The rich get richer and the poorer get poorer?
Well, it seems so from these two graphs.
Here they are enlarged…
The UK’s top ten richest people are wealthier than the group has ever been, according to The Sunday Times. Their data finds that the cumulative wealth of the top ten billionaires in the UK has grown from £47.77 billion in 2009 to £182 billion in 2022 – an increase of 281 percent.
As the chart shows the UK’s billionaires have seen a steady, and fairly steep, incline in their wealth since 2008 crash.
This growth continued despite the pandemic, which saw UK’s economy shrink by 20.4 percent in the second quarter of 2020.
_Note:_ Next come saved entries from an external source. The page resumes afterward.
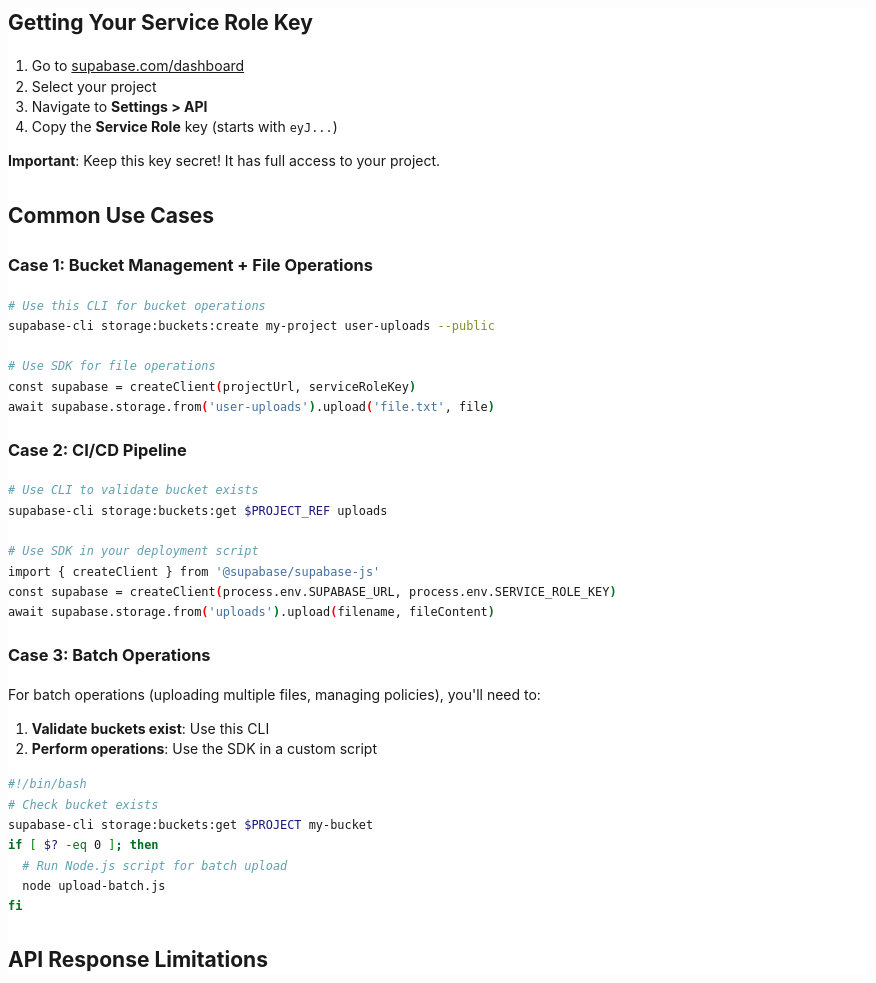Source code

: ## Getting Your Service Role Key

1. Go to [supabase.com/dashboard](https://supabase.com/dashboard)
2. Select your project
3. Navigate to **Settings > API**
4. Copy the **Service Role** key (starts with `eyJ...`)

**Important**: Keep this key secret! It has full access to your project.

## Common Use Cases

### Case 1: Bucket Management + File Operations

```bash
# Use this CLI for bucket operations
supabase-cli storage:buckets:create my-project user-uploads --public

# Use SDK for file operations
const supabase = createClient(projectUrl, serviceRoleKey)
await supabase.storage.from('user-uploads').upload('file.txt', file)
```

### Case 2: CI/CD Pipeline

```bash
# Use CLI to validate bucket exists
supabase-cli storage:buckets:get $PROJECT_REF uploads

# Use SDK in your deployment script
import { createClient } from '@supabase/supabase-js'
const supabase = createClient(process.env.SUPABASE_URL, process.env.SERVICE_ROLE_KEY)
await supabase.storage.from('uploads').upload(filename, fileContent)
```

### Case 3: Batch Operations

For batch operations (uploading multiple files, managing policies), you'll need to:

1. **Validate buckets exist**: Use this CLI
2. **Perform operations**: Use the SDK in a custom script

```bash
#!/bin/bash
# Check bucket exists
supabase-cli storage:buckets:get $PROJECT my-bucket
if [ $? -eq 0 ]; then
  # Run Node.js script for batch upload
  node upload-batch.js
fi
```

## API Response Limitations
George Dibbs, the head of the Center for Economic Justice at the Institute for Public Policy Research said: “As we enter a once-in-a-generation cost of living crisis, the Sunday Times rich list shows us again that vast wealth often begets more wealth. That has proved particularly true during the pandemic, when the wealthiest accumulated more wealth than poorer people, who saved nothing.”
Yesterday, it was revealed that fifteen years of wage stagnation has left British workers £11,000 worse off a year, according to research shared exclusively with BBC Panorama.
The Resolution Foundation, which focuses on low-to-middle income families, examined what wages might be today if growth seen before the 2008 financial crisis had not fallen away.
The Resolution Foundation calculated that had wages continued to grow as they were before the financial crash of 2008, the average worker would make £11,000 more per year than they do now.
You might agree with this tweet?
“This is where we are. This is why we’re on our knees.”